Mais uma vez sozinho, tentava juntar as peças daquele puzzle estranho. Estava deitado numa cama pequena que mais fazia lembrar um divã antigo de tão pequena que era e de tantos floreados que tinha nas suas tábuas estruturais. Ao fundo do quarto estava um guarda-fatos junto da janela e perto da cama uma mesinha com um pequeno espelho de prata fazia de cabeceira. No chão estavam toalhas molhadas e outras estavam penduradas a secar. Tinha um aspecto limpo, apesar de ser fácil de notar que era mobília barata talvez em segunda ou terceira mão.
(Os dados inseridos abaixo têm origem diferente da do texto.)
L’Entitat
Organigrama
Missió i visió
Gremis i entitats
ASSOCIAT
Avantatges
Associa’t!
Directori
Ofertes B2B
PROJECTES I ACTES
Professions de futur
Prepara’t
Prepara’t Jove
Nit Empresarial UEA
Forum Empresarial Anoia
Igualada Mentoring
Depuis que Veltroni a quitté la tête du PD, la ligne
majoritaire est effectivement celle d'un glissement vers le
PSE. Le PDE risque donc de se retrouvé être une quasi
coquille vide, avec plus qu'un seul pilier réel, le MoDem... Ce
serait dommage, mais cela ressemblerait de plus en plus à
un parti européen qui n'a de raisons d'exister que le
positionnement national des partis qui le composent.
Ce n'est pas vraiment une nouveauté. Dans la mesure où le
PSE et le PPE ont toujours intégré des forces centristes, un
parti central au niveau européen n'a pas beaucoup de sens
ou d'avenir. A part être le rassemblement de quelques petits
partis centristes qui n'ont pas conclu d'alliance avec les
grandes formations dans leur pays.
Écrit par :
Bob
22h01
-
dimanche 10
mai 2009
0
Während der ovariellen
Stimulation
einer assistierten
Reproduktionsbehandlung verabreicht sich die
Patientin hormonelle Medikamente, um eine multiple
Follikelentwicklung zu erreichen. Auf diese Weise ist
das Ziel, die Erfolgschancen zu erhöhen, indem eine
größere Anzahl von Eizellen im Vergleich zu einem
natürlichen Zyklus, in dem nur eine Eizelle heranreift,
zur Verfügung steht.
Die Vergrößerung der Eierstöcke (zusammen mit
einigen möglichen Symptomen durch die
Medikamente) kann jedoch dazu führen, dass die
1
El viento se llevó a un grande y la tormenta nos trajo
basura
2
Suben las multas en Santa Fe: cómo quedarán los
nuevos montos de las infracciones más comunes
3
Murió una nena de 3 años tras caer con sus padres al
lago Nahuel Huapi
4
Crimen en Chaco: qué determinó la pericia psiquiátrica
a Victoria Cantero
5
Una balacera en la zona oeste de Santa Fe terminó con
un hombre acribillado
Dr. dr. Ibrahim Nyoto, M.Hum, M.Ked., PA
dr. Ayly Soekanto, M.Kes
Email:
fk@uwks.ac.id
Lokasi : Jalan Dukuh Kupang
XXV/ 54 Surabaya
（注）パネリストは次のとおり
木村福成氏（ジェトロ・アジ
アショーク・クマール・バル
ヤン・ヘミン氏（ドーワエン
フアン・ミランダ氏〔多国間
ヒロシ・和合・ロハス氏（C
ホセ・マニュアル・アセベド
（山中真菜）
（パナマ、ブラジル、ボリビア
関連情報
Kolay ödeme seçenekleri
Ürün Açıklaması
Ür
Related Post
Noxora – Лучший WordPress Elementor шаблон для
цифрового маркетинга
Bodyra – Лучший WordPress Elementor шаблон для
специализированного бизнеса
Tentei levantar-me e dirigir-me à janela quando ouvi uma melodia a ser cantada em uníssono por vozes femininas. Ao sentar-me senti uma fraqueza na cabeça. Como que a ser requisitado para uma sessão urgente na dimensão dos sonhos, o transe tomou conta do meu cérebro. Deixando a minha mente num turbilhão de dúvidas que viriam a germinar no terreno fértil que era o meu jovem coração. Acabei por adormecer, subjugado pela fraqueza de uma doença mal curada.